» EXERCISE BRIEF: Your answer is the lines below, exactly, from the one that contains "作業中の作業内容は好感が持てましたか？" through the one that contains "養生はしてくれていますか？", both included.

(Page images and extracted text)
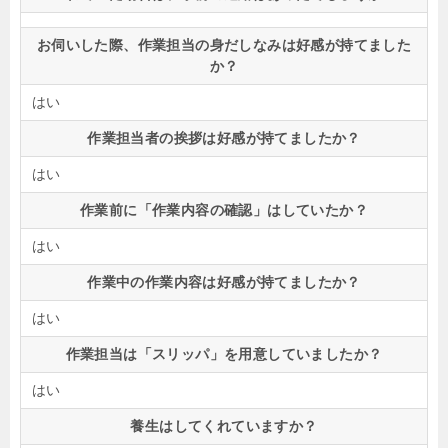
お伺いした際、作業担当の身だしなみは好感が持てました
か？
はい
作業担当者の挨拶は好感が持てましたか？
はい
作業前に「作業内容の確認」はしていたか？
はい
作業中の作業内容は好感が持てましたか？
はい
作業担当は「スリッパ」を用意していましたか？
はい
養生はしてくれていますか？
--
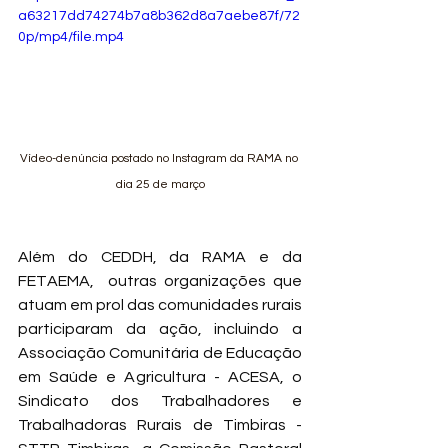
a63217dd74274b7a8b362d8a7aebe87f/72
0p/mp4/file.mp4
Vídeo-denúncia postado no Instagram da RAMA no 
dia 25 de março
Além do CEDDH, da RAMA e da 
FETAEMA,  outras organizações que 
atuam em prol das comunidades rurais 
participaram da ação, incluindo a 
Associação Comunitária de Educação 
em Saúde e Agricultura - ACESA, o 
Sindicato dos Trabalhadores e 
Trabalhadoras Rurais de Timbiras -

» TASK SOLUTION:
作業中の作業内容は好感が持てましたか？
はい
作業担当は「スリッパ」を用意していましたか？
はい
養生はしてくれていますか？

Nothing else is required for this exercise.